Ao encerrar a carreira nos gramados, Marchesi contabilizou também cinco temporadas com a camisa da Lazio antes de concluir sua trajetória como jogador no Prato. A escolha de fixar morada em Sesto Fiorentino, nos arredores de Florença, transformou-o em uma figura querida na região — reconhecimento que se traduziu em manifestações públicas de pesar. A prefeita de Florença, Sara Funaro, e a assessora municipal de Esportes, Letizia Perini, manifestaram condolências oficiais, lembrando Marchesi como “um dos protagonistas de uma das páginas mais belas da história da Fiorentina e do futebol italiano”. Mensagens também chegaram dos clubes Napoli e Fiorentina.

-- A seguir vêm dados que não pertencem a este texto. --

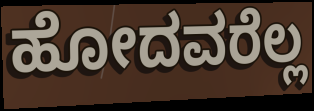
ಹೋದವರೆಲ್ಲ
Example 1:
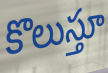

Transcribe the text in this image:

కొలుస్తూ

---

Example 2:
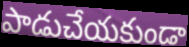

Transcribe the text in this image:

పాడుచేయకుండా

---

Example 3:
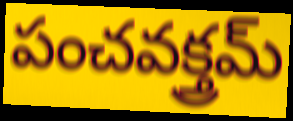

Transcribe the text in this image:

పంచవక్త్రమ్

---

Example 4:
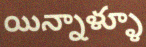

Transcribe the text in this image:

యిన్నాళ్ళూ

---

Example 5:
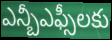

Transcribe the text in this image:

ఎన్బీఎఫ్సీలకు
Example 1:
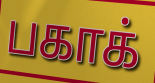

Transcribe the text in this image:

பகாக்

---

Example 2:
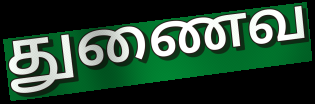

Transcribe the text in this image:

துணைவ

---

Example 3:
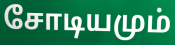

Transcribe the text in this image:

சோடியமும்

Como treinador, a carreira de Marchesi ganhou contornos decisivos no final dos anos 1970, quando foi responsável por manter o Avellino na elite do futebol italiano por duas temporadas consecutivas — uma demonstração de sua capacidade de gestão em contextos de pressão e recursos limitados. Mais tarde, um dos marcos de sua trajetória foi ser o primeiro técnico a treinar Diego Armando Maradona em solo italiano, um papel de grande simbologia histórica, visto que essa passagem marca o encontro entre um treinador de tradição e um jogador cuja chegada redesenhou o mapa cultural do futebol no Sul do país.
A figura de Marchesi merece ser lida além dos resultados imediatos. Como atleta, integrou um grupo que ajudou a cristalizar identidades regionais e memórias coletivas em torno da Fiorentina. Como treinador, atuou em ambientes diversos, frequentemente submetidos a pressões sociais e econômicas que traduzem o futebol como espelho de tensões e aspirações locais. Sua história é, portanto, tanto esportiva quanto social: um fio que conecta gerações, clubes e cidades.

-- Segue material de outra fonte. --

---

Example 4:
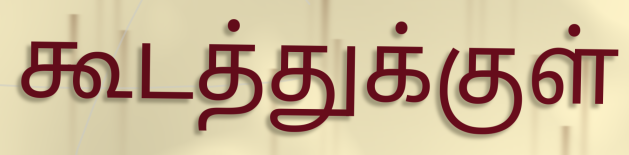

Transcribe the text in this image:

கூடத்துக்குள்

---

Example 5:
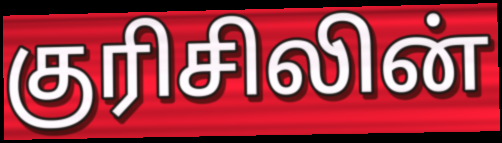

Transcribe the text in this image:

குரிசிலின்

O legado de Rino Marchesi — em especial a sua ligação com Florença e o feito simbólico de ter sido o primeiro a treinar Maradona na Itália — permanecerá nas lembranças dos torcedores e nas páginas institucionais dos clubes que atravessou. À família, aos amigos e ao universo do futebol italiano, ficam as homenagens e o reconhecimento por uma carreira marcada por profissionalismo e discrição.
Em meio ao luto, a cidade de Florença e o mundo viola recordam um profissional que representou, com elegância e competência, uma era de transição no futebol italiano: a passagem entre o jogo como ritual local e o esporte como fenômeno nacional e internacional.